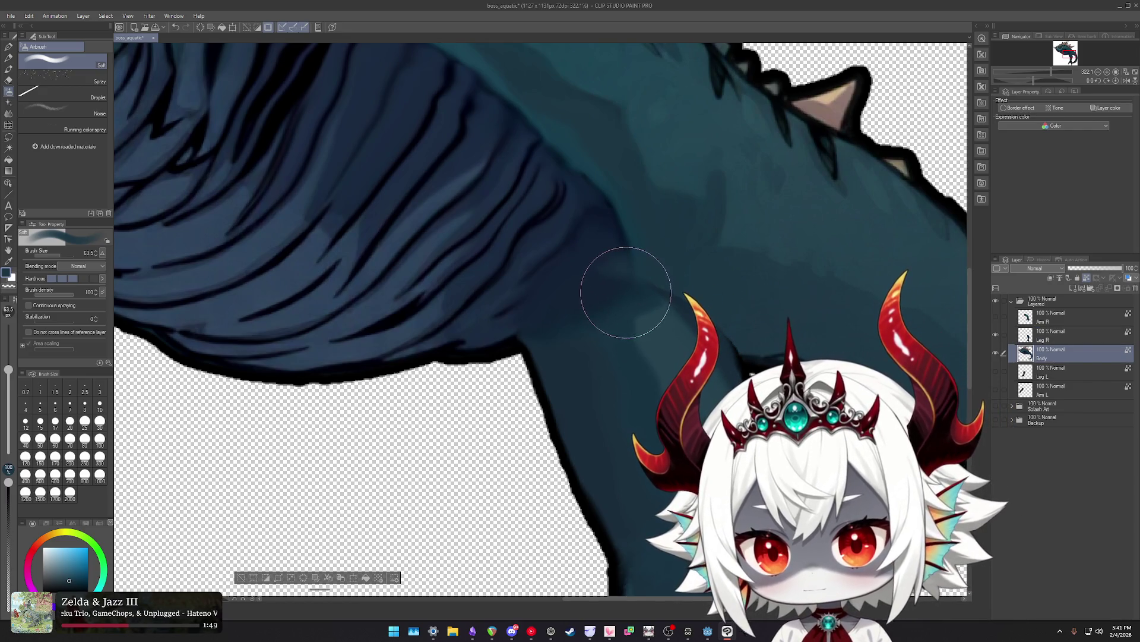
{"action": "key", "text": "j"}
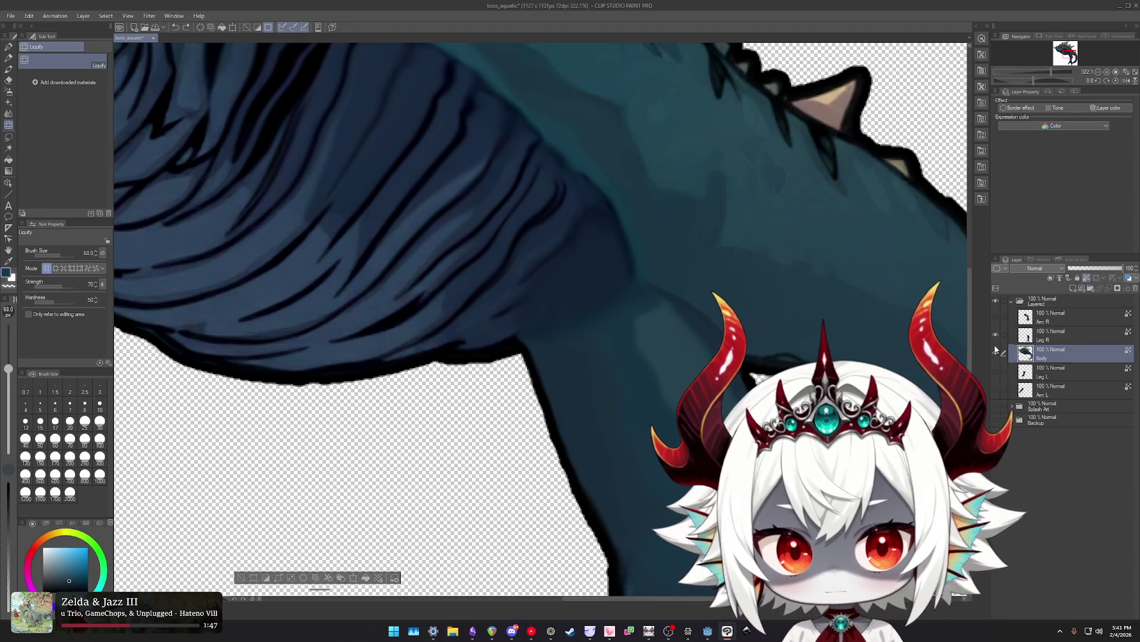
{"action": "left_click", "coordinate": [996, 353]}
{"action": "left_click", "coordinate": [996, 353]}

» **Problem to solve**
Please repeat everything in the data above except the pictures, exactly as it reads.

» **Task solution**
{"action": "key", "text": "j"}
{"action": "left_click", "coordinate": [996, 353]}
{"action": "left_click", "coordinate": [996, 353]}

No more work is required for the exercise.